PUCO approved the increase of residential natural gas rates by $1.70 per thousand cubic feet (Mcf) for customers of Columbia Gas of Ohio and $1.16 Mcf for customers of Vectren Energy Delivery of Ohio Wednesday. Columbia's standard choice offer (SCO) auction resulted in the "retail price adjustment" for the service period April 1, 2021 - March 31, 2022. Vectren's SCO auction resulted in a slightly smaller increase for the same service period.

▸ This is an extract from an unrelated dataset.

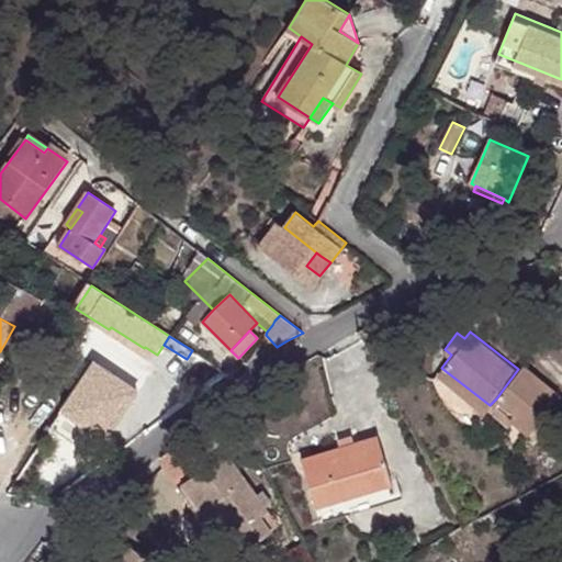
[(524,362),(518,369),(496,398),(532,426),(561,391),(524,362)]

PUCO says Ohio Consumers' Counsel (OCC) concerns for real cost savings in FirstEnergy's $683 million grid modernization plan can be addressed in the coming months as it affirmed OCC's immediate call Wednesday for a comprehensive education and marketing program to support the rollout of smart meters and off-peak pricing intended to lower customers' electric bills. PUCO approved FirstEnergy's request for so-called time-of-use (TOU) or time-varying rates (TVR) to bolster lower energy costs during late-night hours compared to peak-demand rates during the day.
Democrats in both the House and the Senate announced Monday that they would be introducing legislation to increase Ohio's minimum wage to $15 per hour by 2027. The current Ohio minimum wage is $8.80 per hour. The effort is led by Reps. Brigid Kelly (D-Cincinnati) and Dontavius Jarrells (D-Columbus) in the House and Sens. Cecil Thomas (D-Cincinnati) and Hearcel Craig (D-Columbus) in the Senate.